Friday, October 1, 2010

Least updated blog EVA

"You best be mentally tough nukkas" - Coach B (not really, but it'd be funny)


Don't worry, I have't forgotten about you all. I purposely have not updated this thing in a while because I was trying to get in the Guinness Book of World Records for the least updated blog in all of existence. I WON!

I recently decided that I am taking a break from Crossfit and am strictly going to focus on my Olympic Lifting. For the first time in 2 years, I am back on one of my dad's lifting programs ( Mikesgym.org It is the 12 week competition program) and I'm LOVIN it (Not a reference to McDonalds). Let me tell you why I decided to do this.

Here's the thing: I absolutely love crossfit; the way it makes me feel, the mental toughness it instills and the fact that it can knock me on my bumper (aka bottom) for a good 10 minutes, when I really only worked out for a total of about 5. However, I found that the constant intensity of crossfit style workouts was really starting to become mentally taxing for me (It absolutely had nothing to do with the fact that I may or may not be a little sissy girl). When working out became more stressful than fun, I knew that it was time to change things up a bit.

Olympic lifting and Crossfit both require mental toughness. HOWEVAA, in my personal opinion, the mental toughness required for Crossfit is completely different than the mental toughness required for olympic weightlifting.

Let me break it down for ya'll:

Crossfit: When we crossfit, we experience insurmountable amounts of pain throughout our whole body and soul. It's a competition between you and said "pain". Mental toughness in Crossfit means fearing the pain, feeling the pain, accepting the pain, and overcoming the pain.

Olympic lifting: When we olympic weightlift, we experience the fear of having to get under a heavy cuss weight. Stepping up to a barbell that is loaded with a weight you've never lifted can bring up all of your repressed feelings of self doubt and insecurity. Mental toughness in Olympic Weightlifting means believing that you are more of a badass than any one else on this planet. It means stepping onto the platform and allowing your self confidence to suck in all that doubt and insecurity and crush them into oblivion. CRUSH, I say! It's a competition between you and the barbell. Are you going to let that barbell beat you? or are you going to make that barbell your biznatch?

So, the point I am trying to make (even though I'm just kind of rambling on about biznatches and crushing and cussing and what not) is that I think that it's good to change up your training because you get to experience what it means to be "mentally tough" in many different ways. If you're constantly having to challenge your mind by forcing it to be all sorts of "tough", you become much more well rounded as an athlete.

Spend a couple months overcoming the pain that Crossfit brings about, and then change it up and force yourself to face (And crush) the self doubt and insecurities that weightlifting brings about. If that doesn't make you a better athlete and person, I don't know what will!! (other than maybe listening to some more Fergie).

PS. I just went back and re read this whole post and it is ALLLL over the place. Get over it.

6 comments:

  1. I backed down to one day of Crossfit a week and am mostly Oly lifting too. The thing that was making me crazy about Crossfit is the lack of periodization. It's just virtually impossible to periodize stuff properly when you're programming for a class of twenty different athletes on fifteen different schedules. I definitely see a role for some "constantly varied" training, but I really wanted a core of consistency and measurable progress. I don't know that I'll be a dedicated oly lifter forever, but I really like focusing on something enough to see measurable improvement over time.

    ReplyDelete
  2. I remember when our coach decided to program Olympic lifting focus into our regular weekly program, and I loved it.

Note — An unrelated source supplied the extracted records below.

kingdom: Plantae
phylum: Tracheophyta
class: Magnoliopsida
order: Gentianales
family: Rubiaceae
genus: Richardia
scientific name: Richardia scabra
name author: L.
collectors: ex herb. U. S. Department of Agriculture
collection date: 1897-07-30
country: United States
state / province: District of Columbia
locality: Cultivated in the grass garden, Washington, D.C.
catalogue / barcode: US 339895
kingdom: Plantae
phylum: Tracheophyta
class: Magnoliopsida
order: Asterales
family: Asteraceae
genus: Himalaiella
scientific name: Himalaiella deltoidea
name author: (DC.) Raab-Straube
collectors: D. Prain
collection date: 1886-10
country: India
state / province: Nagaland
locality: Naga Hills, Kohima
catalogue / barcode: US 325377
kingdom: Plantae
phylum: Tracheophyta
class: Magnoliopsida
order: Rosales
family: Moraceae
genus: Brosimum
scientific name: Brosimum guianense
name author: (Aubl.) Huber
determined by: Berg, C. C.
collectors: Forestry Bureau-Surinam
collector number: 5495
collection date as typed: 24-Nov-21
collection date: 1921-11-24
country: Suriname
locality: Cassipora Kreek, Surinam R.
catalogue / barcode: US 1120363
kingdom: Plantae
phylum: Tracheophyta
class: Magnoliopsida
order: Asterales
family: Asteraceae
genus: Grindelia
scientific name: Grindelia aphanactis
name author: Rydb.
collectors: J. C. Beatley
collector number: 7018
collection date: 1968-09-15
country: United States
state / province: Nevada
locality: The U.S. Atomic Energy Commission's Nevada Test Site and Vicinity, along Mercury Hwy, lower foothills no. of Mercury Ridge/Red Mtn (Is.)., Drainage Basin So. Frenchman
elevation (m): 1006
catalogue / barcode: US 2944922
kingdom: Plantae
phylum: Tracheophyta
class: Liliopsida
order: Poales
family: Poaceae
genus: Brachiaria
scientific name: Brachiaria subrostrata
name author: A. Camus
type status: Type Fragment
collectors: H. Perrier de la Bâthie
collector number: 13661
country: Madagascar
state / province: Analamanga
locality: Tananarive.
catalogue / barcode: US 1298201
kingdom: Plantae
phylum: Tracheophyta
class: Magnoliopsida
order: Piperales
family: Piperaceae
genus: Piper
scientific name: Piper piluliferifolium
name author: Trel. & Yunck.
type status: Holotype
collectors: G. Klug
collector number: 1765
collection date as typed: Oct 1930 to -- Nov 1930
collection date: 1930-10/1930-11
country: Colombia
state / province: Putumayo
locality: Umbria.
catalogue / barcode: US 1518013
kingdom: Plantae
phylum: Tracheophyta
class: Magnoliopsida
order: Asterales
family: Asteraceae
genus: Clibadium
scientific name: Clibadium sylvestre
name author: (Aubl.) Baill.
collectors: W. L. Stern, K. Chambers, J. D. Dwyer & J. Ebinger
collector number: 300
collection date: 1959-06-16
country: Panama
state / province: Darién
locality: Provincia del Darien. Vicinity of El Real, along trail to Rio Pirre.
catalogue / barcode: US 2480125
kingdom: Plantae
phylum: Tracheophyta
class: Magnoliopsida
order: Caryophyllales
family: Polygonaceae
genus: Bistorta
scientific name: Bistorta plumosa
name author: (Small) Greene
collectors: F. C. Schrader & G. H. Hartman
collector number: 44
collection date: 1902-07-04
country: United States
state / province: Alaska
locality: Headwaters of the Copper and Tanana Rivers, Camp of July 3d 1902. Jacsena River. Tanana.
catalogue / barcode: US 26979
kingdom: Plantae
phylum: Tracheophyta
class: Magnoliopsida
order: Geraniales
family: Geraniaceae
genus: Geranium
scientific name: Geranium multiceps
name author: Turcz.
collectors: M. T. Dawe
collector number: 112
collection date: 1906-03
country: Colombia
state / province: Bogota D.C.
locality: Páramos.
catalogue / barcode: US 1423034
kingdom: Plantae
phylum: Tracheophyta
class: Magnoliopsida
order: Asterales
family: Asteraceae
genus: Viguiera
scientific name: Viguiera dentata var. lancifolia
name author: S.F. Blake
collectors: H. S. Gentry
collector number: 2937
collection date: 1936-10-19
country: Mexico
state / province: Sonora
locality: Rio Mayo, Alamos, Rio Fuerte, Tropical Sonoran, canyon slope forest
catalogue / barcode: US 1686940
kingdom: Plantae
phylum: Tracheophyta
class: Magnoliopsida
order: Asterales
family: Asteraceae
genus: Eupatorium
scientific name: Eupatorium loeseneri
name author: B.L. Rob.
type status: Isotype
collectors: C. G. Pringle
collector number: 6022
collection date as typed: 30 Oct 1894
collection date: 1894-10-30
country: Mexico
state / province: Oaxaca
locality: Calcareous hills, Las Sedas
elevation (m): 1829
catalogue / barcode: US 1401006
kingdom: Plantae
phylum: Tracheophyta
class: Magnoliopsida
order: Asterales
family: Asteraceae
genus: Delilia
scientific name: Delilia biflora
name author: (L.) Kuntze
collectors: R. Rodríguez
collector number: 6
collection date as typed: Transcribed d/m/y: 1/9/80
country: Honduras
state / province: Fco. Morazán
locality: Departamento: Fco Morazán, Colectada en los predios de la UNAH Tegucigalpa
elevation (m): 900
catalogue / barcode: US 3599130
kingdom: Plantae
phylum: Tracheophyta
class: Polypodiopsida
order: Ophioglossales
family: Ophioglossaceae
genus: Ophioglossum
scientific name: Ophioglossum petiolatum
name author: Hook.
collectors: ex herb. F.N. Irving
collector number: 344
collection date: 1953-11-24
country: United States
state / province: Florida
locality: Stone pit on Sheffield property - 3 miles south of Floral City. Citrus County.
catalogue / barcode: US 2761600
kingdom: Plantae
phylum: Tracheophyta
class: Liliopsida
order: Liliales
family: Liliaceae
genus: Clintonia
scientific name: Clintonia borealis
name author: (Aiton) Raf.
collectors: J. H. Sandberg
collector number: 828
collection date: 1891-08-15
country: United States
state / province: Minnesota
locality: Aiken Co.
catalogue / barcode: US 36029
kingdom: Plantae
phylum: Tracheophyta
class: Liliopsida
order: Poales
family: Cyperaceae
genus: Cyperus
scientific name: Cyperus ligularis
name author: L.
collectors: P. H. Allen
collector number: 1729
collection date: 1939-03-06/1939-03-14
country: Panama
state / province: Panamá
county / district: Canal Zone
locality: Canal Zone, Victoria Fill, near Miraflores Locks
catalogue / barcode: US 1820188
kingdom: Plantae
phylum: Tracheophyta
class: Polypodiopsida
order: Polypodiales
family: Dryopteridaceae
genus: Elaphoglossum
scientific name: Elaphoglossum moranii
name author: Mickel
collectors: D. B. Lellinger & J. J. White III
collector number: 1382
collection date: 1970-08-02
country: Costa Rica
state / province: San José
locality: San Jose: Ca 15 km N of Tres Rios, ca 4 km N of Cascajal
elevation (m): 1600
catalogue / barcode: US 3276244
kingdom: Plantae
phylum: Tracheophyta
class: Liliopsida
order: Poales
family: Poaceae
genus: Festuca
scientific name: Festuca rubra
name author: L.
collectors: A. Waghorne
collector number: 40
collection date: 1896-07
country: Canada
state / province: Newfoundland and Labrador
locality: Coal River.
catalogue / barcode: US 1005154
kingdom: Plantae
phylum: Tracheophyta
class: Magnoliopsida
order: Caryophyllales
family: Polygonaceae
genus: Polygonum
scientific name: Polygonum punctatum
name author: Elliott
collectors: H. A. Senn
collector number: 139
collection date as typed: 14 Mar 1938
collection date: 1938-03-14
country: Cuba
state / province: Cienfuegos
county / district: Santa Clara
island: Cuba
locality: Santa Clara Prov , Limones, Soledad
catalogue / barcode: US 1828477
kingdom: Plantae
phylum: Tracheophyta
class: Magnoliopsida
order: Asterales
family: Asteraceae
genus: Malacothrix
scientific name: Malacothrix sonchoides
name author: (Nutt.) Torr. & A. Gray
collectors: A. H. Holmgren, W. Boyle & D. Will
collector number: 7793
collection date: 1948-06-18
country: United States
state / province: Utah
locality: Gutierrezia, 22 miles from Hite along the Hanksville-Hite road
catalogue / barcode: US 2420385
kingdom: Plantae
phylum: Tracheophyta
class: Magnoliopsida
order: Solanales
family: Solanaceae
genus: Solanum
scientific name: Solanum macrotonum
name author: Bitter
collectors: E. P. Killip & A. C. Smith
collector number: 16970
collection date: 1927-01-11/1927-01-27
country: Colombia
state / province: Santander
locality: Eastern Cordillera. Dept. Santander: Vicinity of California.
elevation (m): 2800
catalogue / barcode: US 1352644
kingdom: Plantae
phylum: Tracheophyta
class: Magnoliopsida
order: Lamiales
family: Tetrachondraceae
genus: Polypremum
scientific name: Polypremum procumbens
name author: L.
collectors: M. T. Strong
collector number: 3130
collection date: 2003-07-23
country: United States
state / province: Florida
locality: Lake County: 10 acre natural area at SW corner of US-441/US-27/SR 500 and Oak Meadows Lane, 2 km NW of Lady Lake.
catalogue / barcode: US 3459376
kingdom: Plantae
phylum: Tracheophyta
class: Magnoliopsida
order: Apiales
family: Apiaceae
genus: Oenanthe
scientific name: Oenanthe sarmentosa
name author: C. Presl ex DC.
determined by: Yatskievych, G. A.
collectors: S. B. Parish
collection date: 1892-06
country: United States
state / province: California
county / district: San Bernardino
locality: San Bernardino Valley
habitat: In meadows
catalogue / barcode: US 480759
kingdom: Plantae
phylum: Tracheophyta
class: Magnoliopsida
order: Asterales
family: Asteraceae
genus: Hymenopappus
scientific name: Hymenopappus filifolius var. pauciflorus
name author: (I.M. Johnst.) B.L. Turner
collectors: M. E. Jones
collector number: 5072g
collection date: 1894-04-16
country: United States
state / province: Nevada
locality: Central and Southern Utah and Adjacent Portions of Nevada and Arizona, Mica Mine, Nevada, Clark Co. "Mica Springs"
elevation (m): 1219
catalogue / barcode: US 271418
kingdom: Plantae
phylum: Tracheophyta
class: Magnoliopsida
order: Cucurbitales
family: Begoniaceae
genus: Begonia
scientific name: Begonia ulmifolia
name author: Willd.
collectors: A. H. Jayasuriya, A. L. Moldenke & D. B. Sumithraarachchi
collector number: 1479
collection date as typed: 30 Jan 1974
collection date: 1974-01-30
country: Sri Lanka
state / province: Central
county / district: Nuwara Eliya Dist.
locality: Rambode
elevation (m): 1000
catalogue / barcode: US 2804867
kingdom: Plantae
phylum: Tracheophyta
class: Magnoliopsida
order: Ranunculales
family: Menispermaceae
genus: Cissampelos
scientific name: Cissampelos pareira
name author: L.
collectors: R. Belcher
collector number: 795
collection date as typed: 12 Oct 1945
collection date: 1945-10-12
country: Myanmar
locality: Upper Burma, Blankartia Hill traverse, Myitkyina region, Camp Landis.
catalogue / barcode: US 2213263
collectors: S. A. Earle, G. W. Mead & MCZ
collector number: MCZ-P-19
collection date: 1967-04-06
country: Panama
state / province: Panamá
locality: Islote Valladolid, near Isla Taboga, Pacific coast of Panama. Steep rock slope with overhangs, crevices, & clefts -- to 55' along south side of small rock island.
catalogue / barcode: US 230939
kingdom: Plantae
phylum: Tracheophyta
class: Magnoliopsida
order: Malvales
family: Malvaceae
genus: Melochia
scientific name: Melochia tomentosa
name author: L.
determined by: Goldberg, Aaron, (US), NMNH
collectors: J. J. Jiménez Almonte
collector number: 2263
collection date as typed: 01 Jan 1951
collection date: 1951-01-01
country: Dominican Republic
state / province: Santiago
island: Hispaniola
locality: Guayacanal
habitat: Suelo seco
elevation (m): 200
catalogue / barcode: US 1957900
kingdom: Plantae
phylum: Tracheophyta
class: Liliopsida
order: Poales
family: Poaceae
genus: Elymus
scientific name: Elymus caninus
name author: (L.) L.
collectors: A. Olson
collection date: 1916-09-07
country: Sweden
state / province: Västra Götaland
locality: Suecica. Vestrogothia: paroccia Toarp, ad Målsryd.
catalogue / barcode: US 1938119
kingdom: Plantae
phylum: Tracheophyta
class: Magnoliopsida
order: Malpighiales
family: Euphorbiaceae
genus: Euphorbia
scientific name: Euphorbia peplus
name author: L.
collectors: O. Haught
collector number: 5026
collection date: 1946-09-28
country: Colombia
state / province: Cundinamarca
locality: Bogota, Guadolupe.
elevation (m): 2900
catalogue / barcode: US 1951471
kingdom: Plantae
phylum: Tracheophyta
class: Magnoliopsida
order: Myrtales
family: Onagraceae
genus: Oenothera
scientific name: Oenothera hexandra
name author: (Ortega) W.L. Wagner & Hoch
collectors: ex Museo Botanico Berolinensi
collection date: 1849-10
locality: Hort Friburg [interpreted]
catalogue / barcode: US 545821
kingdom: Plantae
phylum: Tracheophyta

She was right: CrossFit can and does make you fit, but if you want to see some major improvement (both in form and weight) on the Olympic lifts, you have to take the time to focus on it.

    ReplyDelete
  3. I saw the Mikesgym.org main site, but didn't see an explanation of the 12 week program. Can you give us that link. What do you think about trying to do both the 12 week program and crossfit at the same time? I am trying to work on my Oly lifts and need some structure beyond my own farting around before class.

    ReplyDelete
  4. Awesome.
    Is there a beginners course in Olympic lifting?
    Peace. Love. Crossfit.
    sarah

    ReplyDelete
  5. This is great! I know a couple of people coming back to Oly lifting after doing other things for a while. I look forward to seeing you kick ass at some big meets! I just had a meet yesterday, so everything you talked about with mental toughness on the platform is fresh on my mind, and you were spot-on. Happy lifting!

    ReplyDelete
  6. I really enjoyed reading your post. I have been doing olympic lifting for a few months now and have a couple competitions under my belt. Still trying to find that mental strength to tell the barbell who is boss and believe in myself enough. Practice is so much easier then competition. It seems when I get out there on the competition platform I choke and can't even get the lightest weights. Its all about finding that zone which I have been in a couple times by accident in practice. I started crossfit before that but am really enjoying lifting mostly with a few crossfit workouts once in a while. Good luck with your lifting!